# headlamps



## Guest (Feb 11, 2003)

hey does any1 know where I can get OEM replacement for the corner headlight housing (not the big one but the corner ones) at a reasonable price? (it goes for like 40-50 at the dealer)

2nd question, any1 know any good ways to clean headlight lenses seeing how mine are a lil cloudy... I think most of the stuff is on the inside anyway to clean it w/o taking off the whole housing?? I've tried windex that got the outside cleaning but not the inside? know any liquids/agents that'll penetrate the plastic??

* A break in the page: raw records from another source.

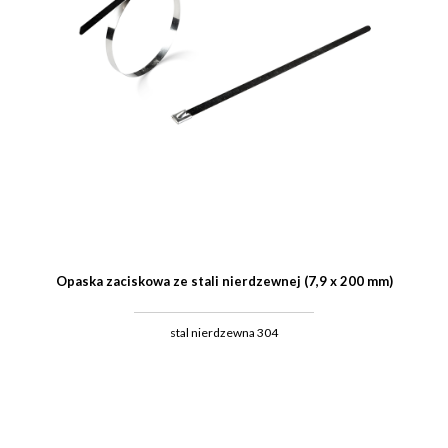
Opaska zaciskowa ze stali nierdzewnej (7,9 x 200 mm)
stal nierdzewna 304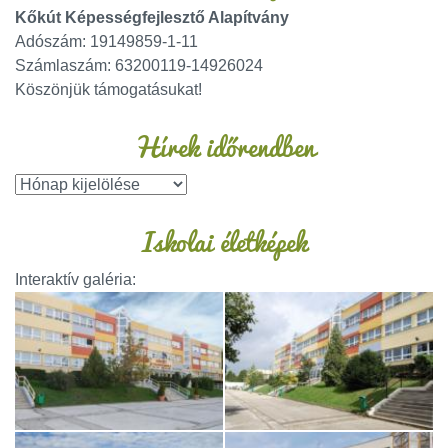
Kőkút Képességfejlesztő Alapítvány
Adószám: 19149859-1-11
Számlaszám: 63200119-14926024
Köszönjük támogatásukat!
Hírek időrendben
Iskolai életképek
Interaktív galéria: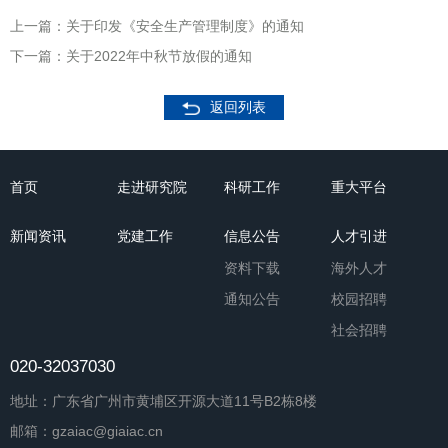
上一篇：关于印发《安全生产管理制度》的通知
下一篇：关于2022年中秋节放假的通知
返回列表
首页
走进研究院
科研工作
重大平台
新闻资讯
党建工作
信息公告
人才引进
资料下载
海外人才
通知公告
校园招聘
社会招聘
020-32037030
地址：广东省广州市黄埔区开源大道11号B2栋8楼
邮箱：gzaiac@giaiac.cn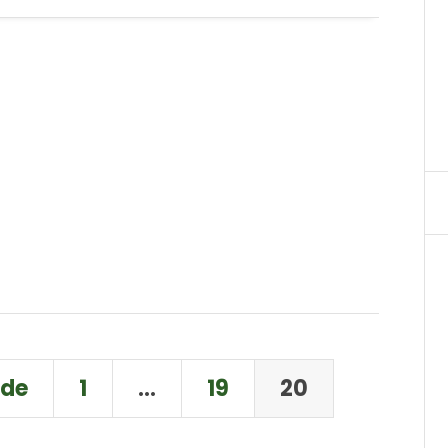
nde
1
…
19
20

3rd know any places where I can get healight lenses (like cleared out ones?) I've tried alotta palces but f or the 95-96 240 I haven't found any cleared out lenses (besides reshaping the whole front to fit a 97-98 one)

96 240SX
injen cold air intake
greddy strut
HKS drager
sprints + 1.8 in drop
KYBs all around


----------



## blackbeltclub99 (Feb 5, 2003)

1)ebay 
2)no
3) If it hasn't ended their is a set of JDM S14(will fit 95-96) headlights on ebay now. they are glass so no yellow couldy look. I do not know of anyone who makes clear one like you want, but the JDM one's give it a nice clean look. 
thanks for your time


----------



## blackbeltclub99 (Feb 5, 2003)

Here is the link for the JDM headlamps.
http://cgi.ebay.com/ebaymotors/ws/eBayISAPI.dll?ViewItem&item=2403062071


----------



## Guest (Mar 10, 2003)

1) all foreign wreck yards have parts for cars that have been wrecked. I got one of my headlights at a junkyard for cheap.

2)usually the problem with inside the headlight is condesation from water evaporating. once in a while just air out or use blow drier to dry. 3)apc might make them


----------